Collected data:
■ ■ ■

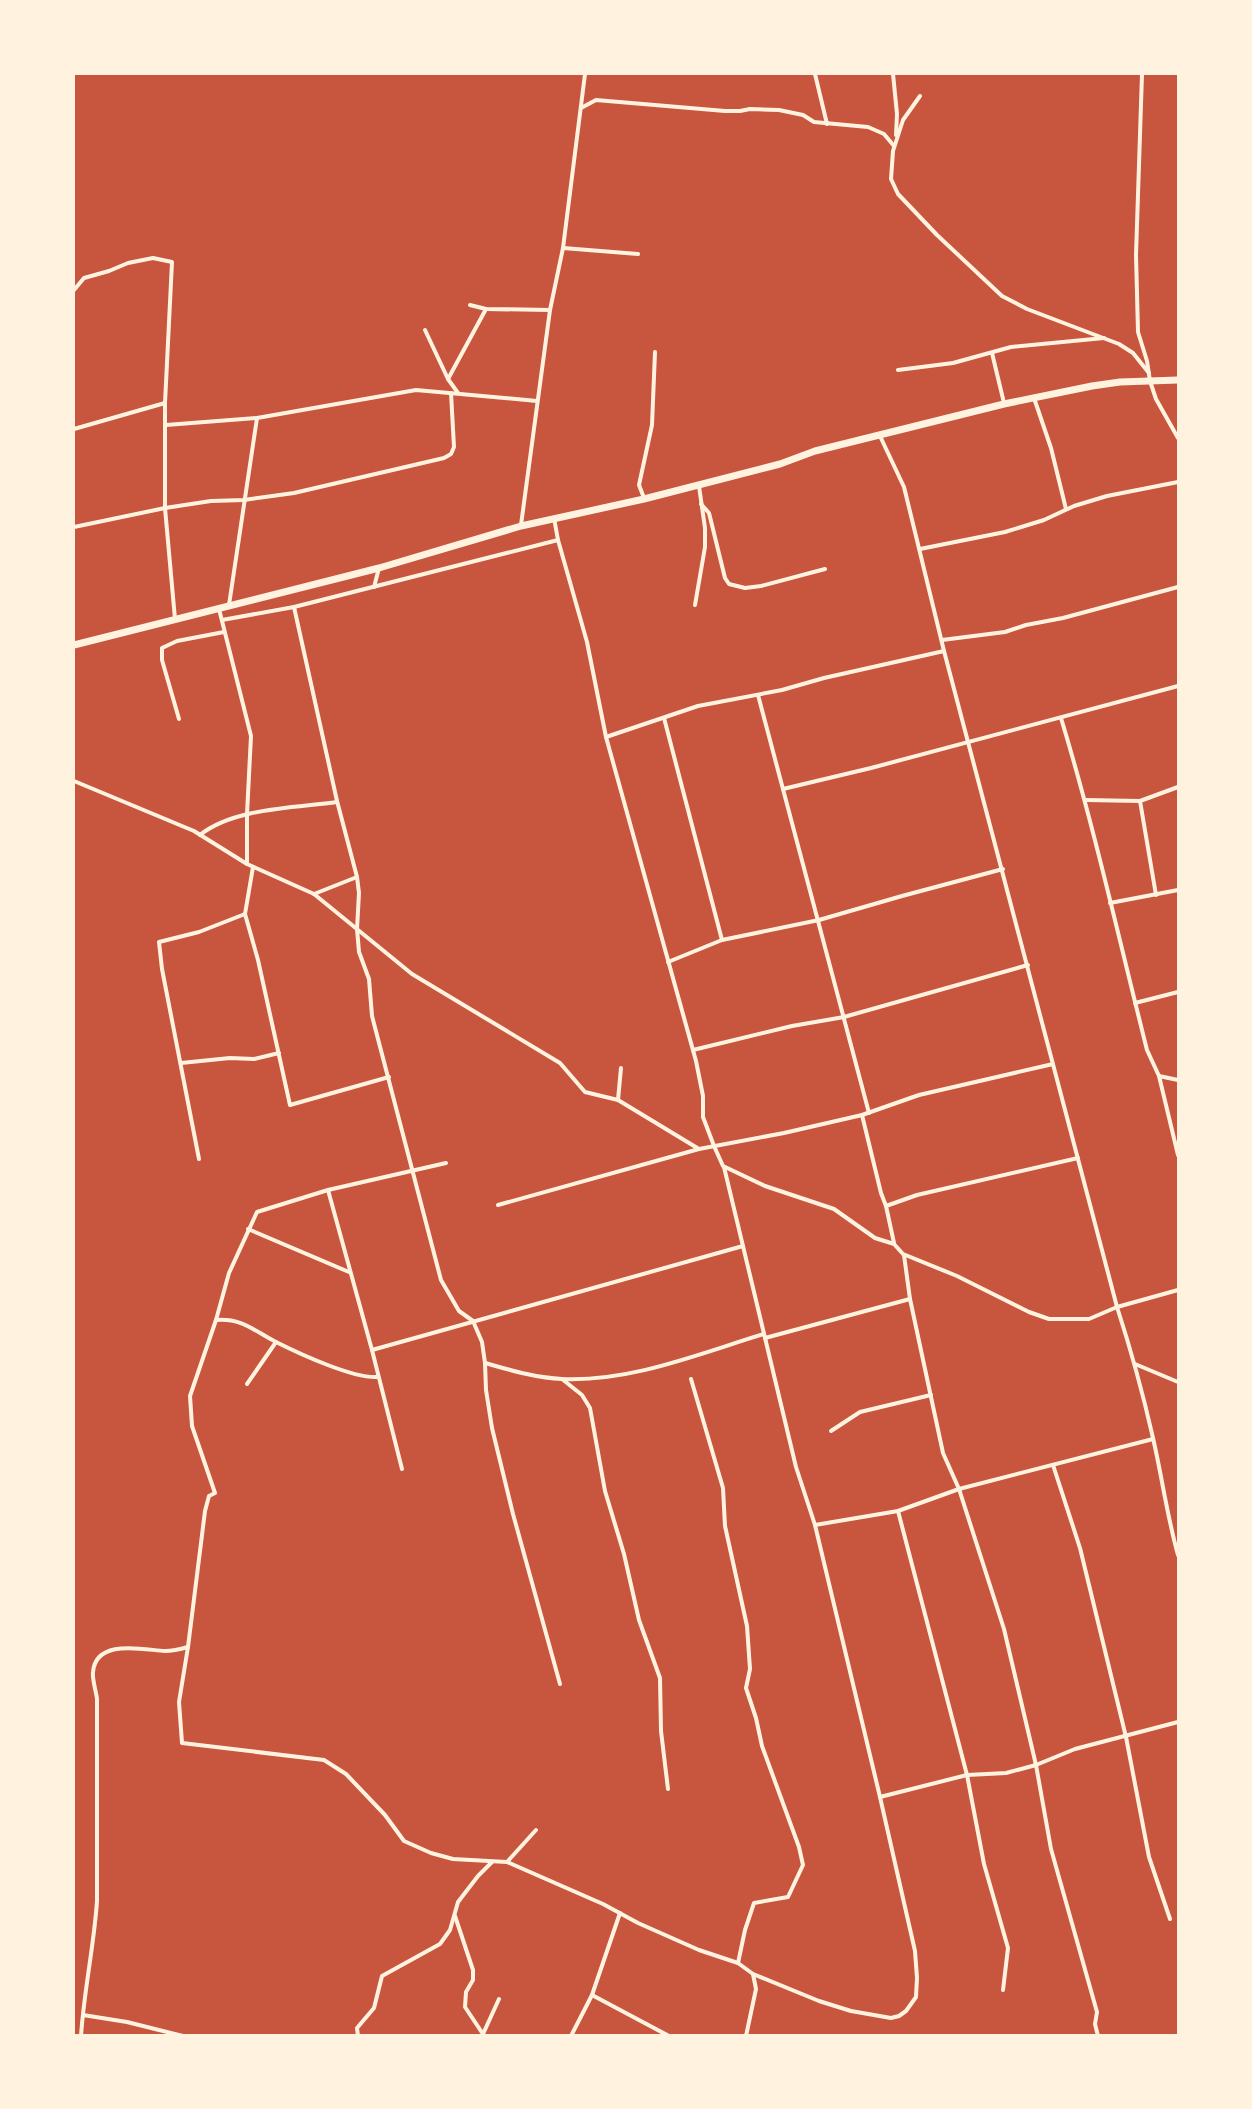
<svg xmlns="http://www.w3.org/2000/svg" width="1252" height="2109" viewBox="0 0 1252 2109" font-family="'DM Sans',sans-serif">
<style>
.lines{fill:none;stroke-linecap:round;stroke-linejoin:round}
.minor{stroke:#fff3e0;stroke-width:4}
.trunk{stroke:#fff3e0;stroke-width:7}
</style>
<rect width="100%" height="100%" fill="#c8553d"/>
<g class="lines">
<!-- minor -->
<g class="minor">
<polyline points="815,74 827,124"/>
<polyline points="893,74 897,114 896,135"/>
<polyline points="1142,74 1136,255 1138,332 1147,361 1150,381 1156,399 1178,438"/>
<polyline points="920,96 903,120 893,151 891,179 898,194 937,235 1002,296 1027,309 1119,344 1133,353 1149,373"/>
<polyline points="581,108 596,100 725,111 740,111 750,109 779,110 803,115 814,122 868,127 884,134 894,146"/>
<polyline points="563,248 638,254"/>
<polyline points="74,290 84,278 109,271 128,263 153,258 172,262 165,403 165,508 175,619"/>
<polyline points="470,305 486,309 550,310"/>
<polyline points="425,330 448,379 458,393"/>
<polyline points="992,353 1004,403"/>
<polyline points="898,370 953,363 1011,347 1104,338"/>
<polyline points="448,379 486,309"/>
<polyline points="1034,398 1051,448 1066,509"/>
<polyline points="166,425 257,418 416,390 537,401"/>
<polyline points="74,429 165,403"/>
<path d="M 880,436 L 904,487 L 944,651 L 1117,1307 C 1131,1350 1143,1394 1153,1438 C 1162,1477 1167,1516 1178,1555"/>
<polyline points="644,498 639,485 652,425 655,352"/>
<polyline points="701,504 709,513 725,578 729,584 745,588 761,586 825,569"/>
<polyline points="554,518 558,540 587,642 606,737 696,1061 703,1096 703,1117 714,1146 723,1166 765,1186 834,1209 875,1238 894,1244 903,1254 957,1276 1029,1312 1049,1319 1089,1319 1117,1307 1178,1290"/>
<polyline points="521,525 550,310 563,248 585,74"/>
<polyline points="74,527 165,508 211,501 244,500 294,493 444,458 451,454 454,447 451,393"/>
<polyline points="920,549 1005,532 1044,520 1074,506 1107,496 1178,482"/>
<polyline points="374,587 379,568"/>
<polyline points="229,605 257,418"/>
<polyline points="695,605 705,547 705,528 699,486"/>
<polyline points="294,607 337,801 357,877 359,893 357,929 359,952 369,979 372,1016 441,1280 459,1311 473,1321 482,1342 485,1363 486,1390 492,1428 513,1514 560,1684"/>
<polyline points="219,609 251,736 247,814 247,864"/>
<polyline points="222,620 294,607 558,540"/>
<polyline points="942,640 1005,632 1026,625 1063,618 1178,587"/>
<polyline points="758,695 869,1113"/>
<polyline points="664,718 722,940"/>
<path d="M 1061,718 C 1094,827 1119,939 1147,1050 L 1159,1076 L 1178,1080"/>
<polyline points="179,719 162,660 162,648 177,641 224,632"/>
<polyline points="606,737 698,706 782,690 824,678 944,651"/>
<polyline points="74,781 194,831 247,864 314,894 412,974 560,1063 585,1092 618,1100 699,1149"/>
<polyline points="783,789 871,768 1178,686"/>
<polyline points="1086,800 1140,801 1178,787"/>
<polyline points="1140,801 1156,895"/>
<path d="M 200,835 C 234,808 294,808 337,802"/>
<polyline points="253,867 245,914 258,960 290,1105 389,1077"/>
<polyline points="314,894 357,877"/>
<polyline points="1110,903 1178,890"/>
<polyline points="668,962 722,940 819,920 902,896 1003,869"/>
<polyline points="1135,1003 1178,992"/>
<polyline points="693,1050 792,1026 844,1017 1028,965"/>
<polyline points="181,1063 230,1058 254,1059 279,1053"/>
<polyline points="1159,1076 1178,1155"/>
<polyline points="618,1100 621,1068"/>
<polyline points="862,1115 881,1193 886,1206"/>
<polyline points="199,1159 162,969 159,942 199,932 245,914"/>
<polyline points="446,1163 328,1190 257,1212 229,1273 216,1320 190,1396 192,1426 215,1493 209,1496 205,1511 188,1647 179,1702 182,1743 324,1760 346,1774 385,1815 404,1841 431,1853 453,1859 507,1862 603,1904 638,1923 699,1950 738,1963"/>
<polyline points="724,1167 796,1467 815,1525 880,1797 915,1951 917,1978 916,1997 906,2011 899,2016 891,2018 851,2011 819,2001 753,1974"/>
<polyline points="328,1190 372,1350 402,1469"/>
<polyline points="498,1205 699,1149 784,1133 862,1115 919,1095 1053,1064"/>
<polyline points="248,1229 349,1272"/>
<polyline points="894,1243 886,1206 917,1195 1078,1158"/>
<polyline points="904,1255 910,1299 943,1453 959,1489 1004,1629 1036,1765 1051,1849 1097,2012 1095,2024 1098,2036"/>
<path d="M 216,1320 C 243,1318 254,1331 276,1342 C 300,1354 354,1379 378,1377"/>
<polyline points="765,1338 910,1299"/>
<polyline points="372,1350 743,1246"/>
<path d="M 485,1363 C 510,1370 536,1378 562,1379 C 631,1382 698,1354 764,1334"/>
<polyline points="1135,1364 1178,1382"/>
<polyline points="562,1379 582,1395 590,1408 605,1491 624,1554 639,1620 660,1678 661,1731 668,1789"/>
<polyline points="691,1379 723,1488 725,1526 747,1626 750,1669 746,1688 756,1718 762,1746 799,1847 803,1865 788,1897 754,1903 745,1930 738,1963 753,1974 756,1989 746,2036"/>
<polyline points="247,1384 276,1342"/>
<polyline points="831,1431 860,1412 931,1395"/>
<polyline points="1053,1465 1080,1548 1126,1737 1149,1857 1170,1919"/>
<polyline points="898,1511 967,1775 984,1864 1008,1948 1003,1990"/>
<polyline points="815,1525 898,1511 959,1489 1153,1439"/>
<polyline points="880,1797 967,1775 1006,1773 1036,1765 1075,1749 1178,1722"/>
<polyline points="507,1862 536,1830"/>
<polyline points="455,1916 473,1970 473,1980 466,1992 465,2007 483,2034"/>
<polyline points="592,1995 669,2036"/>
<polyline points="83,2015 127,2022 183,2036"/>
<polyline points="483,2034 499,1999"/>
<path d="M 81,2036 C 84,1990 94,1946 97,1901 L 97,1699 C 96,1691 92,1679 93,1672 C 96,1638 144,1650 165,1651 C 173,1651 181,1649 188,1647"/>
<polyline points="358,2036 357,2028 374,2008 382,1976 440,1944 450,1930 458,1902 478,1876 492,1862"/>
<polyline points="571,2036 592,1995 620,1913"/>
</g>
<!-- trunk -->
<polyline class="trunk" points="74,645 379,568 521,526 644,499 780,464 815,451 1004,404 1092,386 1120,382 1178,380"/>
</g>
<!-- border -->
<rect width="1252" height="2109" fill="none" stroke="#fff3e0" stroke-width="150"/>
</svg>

■ ■ ■

Show every line above where "lines" is found.

.lines{fill:none;stroke-linecap:round;stroke-linejoin:round}
<g class="lines">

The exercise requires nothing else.